*To-do item a*. Please put the part of the entries that opens with the line containing "What is the maximum value for col_5?" and closes with the last line of the entries into a Markdown table with the columns Nr and Line, one row per line and blank lines left out. Leave the pictures out.

*Excerpt provided*.
------------------------------------
Local $ohtml = ObjCreate('HTMLFILE')

If Not IsObj($ohtml) Then SetError(-1)


Local $odivs = _IETagnameGetCollection($ohtml, 'div'), $o_str

if not isobj($odivs) then seterror(-2)

for $odiv in $odivs
    ConsoleWrite('!  Classname = ' & $odiv.classname & '   title = ' & $odiv.title & '   id = ' & $odiv.id & @LF)
    consolewrite('>' & @tab & @tab & $odiv.innertext & @lf)


Your answer in in the reply I left for you. If you don't understand it, do some reading and ask questions, but I wouldn't suggest you just ignore it, bump and hope someone writes it for you.


hi guys,

sorry for the late response but indeed i found my answer with _IETagNameGetCollection.

I bumped the topic because i couldn't get it to work the first time with _IETagNameGetCollection and other commands, but now i gto it working thank you for tip.

Here is what i got so far:

$divs = _IETagNameGetCollection($oIE, "div")

For $div In $divs
Local $Title, $ImgSource, $Publised
If $div.className == "item-page" Then
$htmlcontent = String($div.innerHTML)

$Title = _StringBetween($htmlcontent, '">', '')

$ImgSource = _StringBetween($htmlcontent, 'src="', '"')

$rawPublised = _StringBetween($htmlcontent, '<dd class="published">', '</dd>')
    Func _formatdate($sString) ; " Gepubliceerd op woensdag, 02 januari 2013 "
    $day = StringRegExp ( $sString, '([0-9]{2})', 1)
    $year = StringRegExp ( $sString, '([0-9]{4})', 1)
    $month = StringRegExp ( $sString, '([a-z]{3-9})(:? [0-9]{4})', 1)
    ConsoleWrite ($day[0] & ' ' & $month[0] & ' ' & $year[0])

i now have a question about StringRegEXP hope you can help me with this.
------------------------------------
*Dataset*.
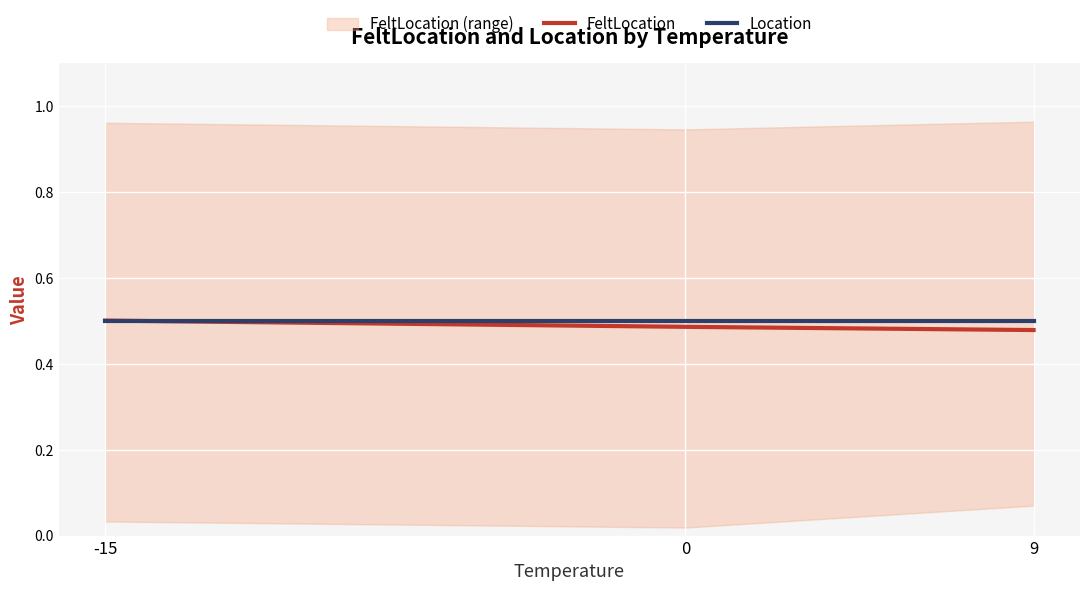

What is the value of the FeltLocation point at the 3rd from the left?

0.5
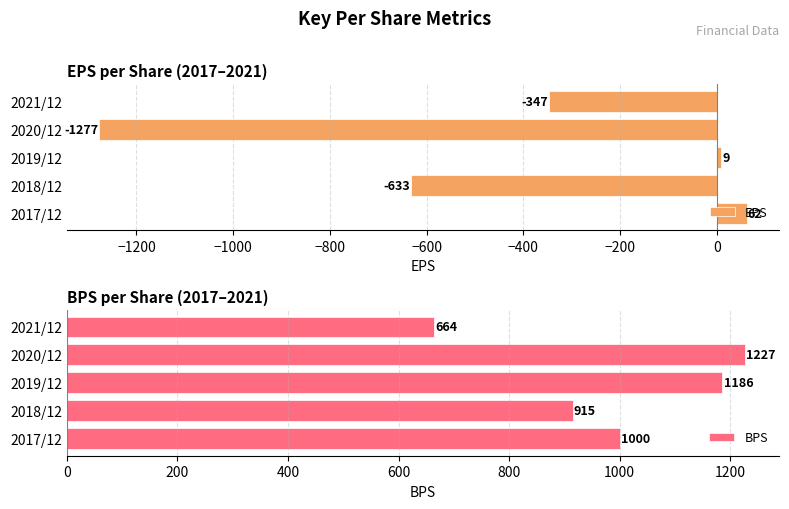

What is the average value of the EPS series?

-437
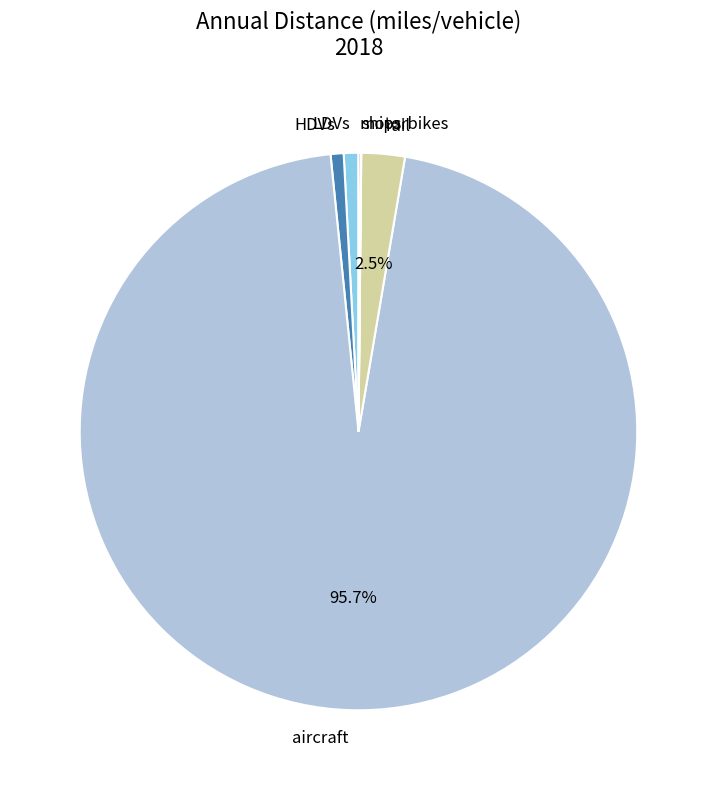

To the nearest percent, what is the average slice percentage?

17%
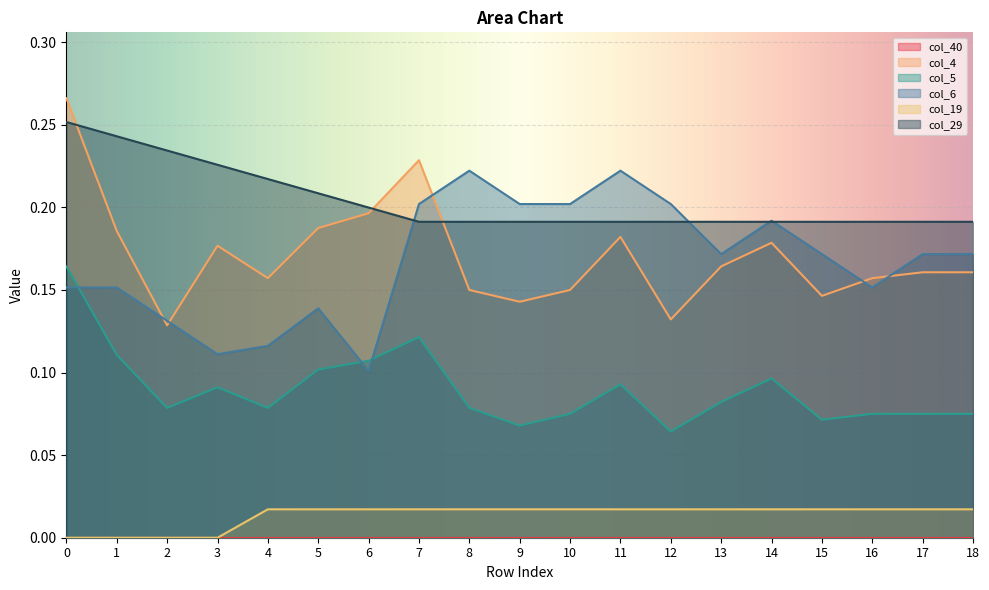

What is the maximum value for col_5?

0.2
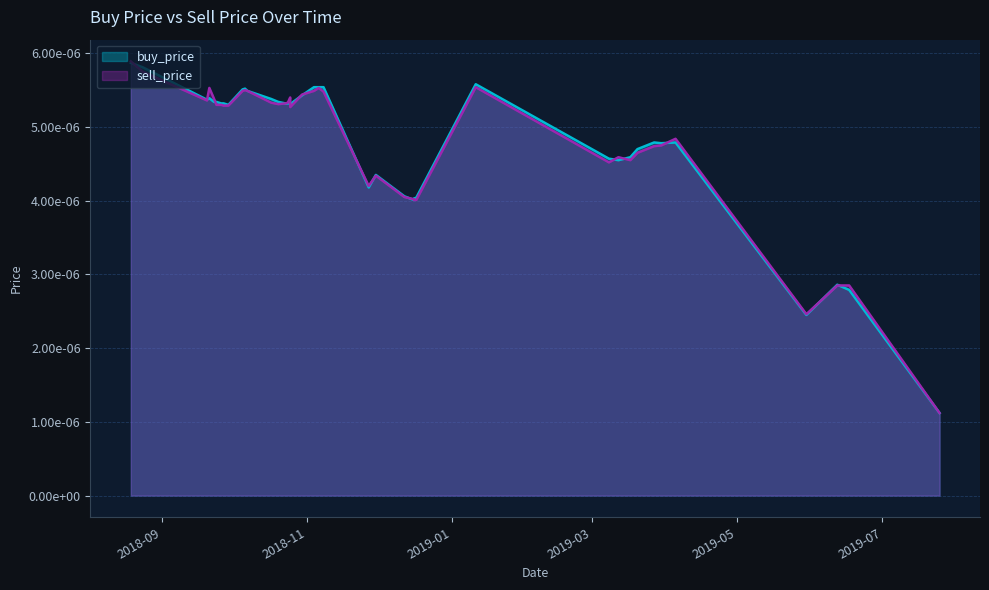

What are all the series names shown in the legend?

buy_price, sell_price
------------------------------------
*To-do item b*. Repeat word for word the part of the AutoIt forum excerpt that opens with the words "Your answer in" and closes with "it for you.".

*Answer area a*.
| Nr | Line |
|---|---|
| 1 | What is the maximum value for col_5? |
| 2 | 0.2 |
| 3 | What are all the series names shown in the legend? |
| 4 | buy_price, sell_price |

*Answer area b*.
Your answer in in the reply I left for you. If you don't understand it, do some reading and ask questions, but I wouldn't suggest you just ignore it, bump and hope someone writes it for you.